• _Exercise description_
Extend the article below on non–clear cell renal cell carcinoma, starting right after its last sentence.

• _Source extract_
Clinical Advances in Hematology & Oncology
May 2015, Volume 13, Issue 5
Loana B. Valenca, MD, Michelle S. Hirsch, MD, PhD, Toni K. Choueiri, MD, and Lauren C. Harshman, MD
The authors are affiliated with the Dana-Farber Cancer Institute, Brigham and Women’s Hospital, and Harvard Medical School in Boston, Massachusetts. Dr Valenca is a visiting physician, Dr Hirsch is an associate professor and chief of the Uropathology Division in the Department of Pathology at Brigham and Women’s Hospital, Dr Choueiri is an associate professor and the clinical director of the Lank Center for Genitourinary Oncology at Dana-Farber Cancer Institute, and Dr Harshman is an assistant professor at the Lank Center for Genitourinary Oncology at the Dana-Farber Cancer Institute.
Corresponding author: Lauren C. Harshman, MD, Lank Center for Genitourinary Oncology, Dana-Farber Cancer Institute, Boston, MA 02215, Tel: 617-632-4524, Fax: 617-632-2165, E-mail: laurenc_harshman@dfci.harvard.edu
Abstract: Non–clear cell renal cell carcinomas (RCCs) represent up to 20% of all RCCs. Despite often being clustered as a single entity, these tumors represent a heterogeneous group of diseases with distinct molecular drivers, histologies, and clinical outcomes. Their low incidence and heterogeneity have resulted in a lack of studies that address the optimal strategies for each subtype. This article (the first in a 2-part series) reviews the histology of RCC, whereas the second article reviews current targeted therapies approved for RCC, such as the vascular endothelial growth factor receptor tyrosine kinase inhibitors and the mammalian target of rapamycin inhibitors. Ongoing studies will provide more information regarding the role of these agents in non–clear cell RCC.

• _Source material_
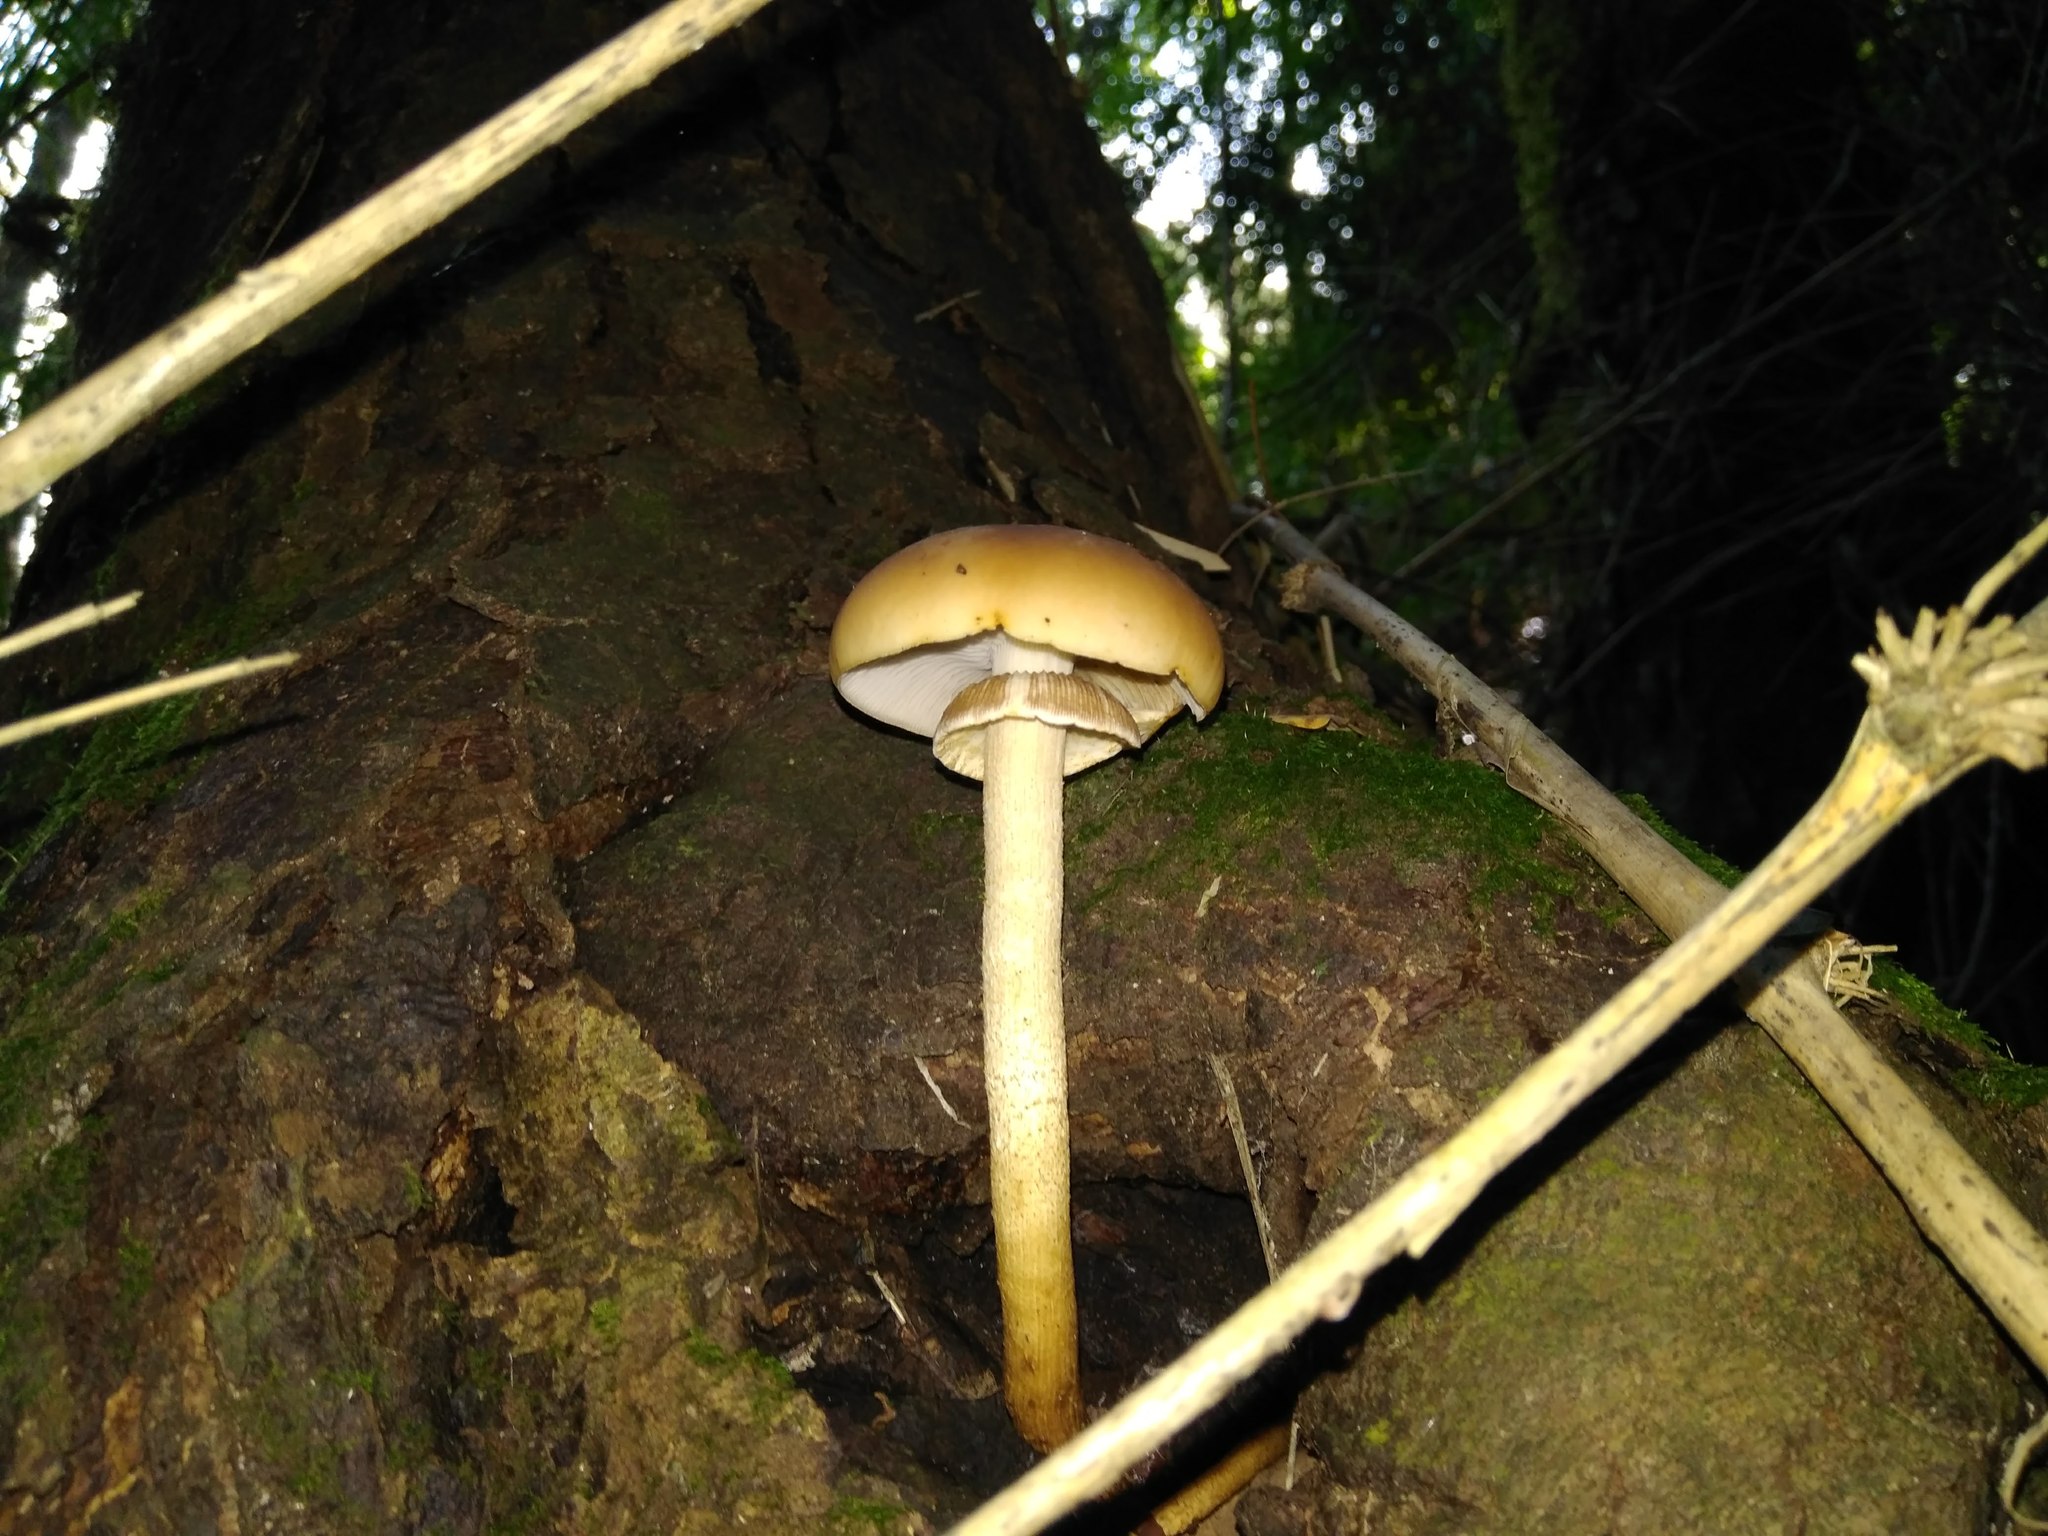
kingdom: Fungi
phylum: Basidiomycota
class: Agaricomycetes
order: Agaricales
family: Strophariaceae
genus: Agrocybe
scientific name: Agrocybe praecox
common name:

• _Expected output_
Introduction
Renal cell carcinoma (RCC) is the most common malignancy of the kidney, accounting for approximately 85% of cases.1,2 The 2004 World Health Organization (WHO) classification identifies various subtypes of RCC, including clear cell (>75%), papillary (~15%), chromophobe (5%), collecting duct (1%), medullary (<1%), postneuroblastoma (<1%), mucinous tubular and spindle cell (~2%), Xp11.2 translocation (~2%), and unclassified (5%-10%). Additional histologic subtypes not currently included in the 2004 WHO classification include: tubulocystic carcinoma, clear cell tubulopapillary carcinoma (also referred to as clear cell papillary RCC), RCC associated with end-stage renal disease (acquired cystic disease–associated RCC), thyroid-like follicular RCC, -succinate–dehydrogenase deficient RCC, and tumors associated with the familial syndrome of hereditary leiomyomatosis and renal cell carcinoma (HLRCC).1,3 Despite their quite variable pathogenetic mechanisms, histologic appearances, clinical courses, and outcomes, these different RCC subtypes are often collectively identified in current clinical practice as one group, so-called “non–clear cell RCC.” This generic grouping springs from low case numbers and the lack of effective treatment options for these histologic variants compared with the more prevalent clear cell subtype.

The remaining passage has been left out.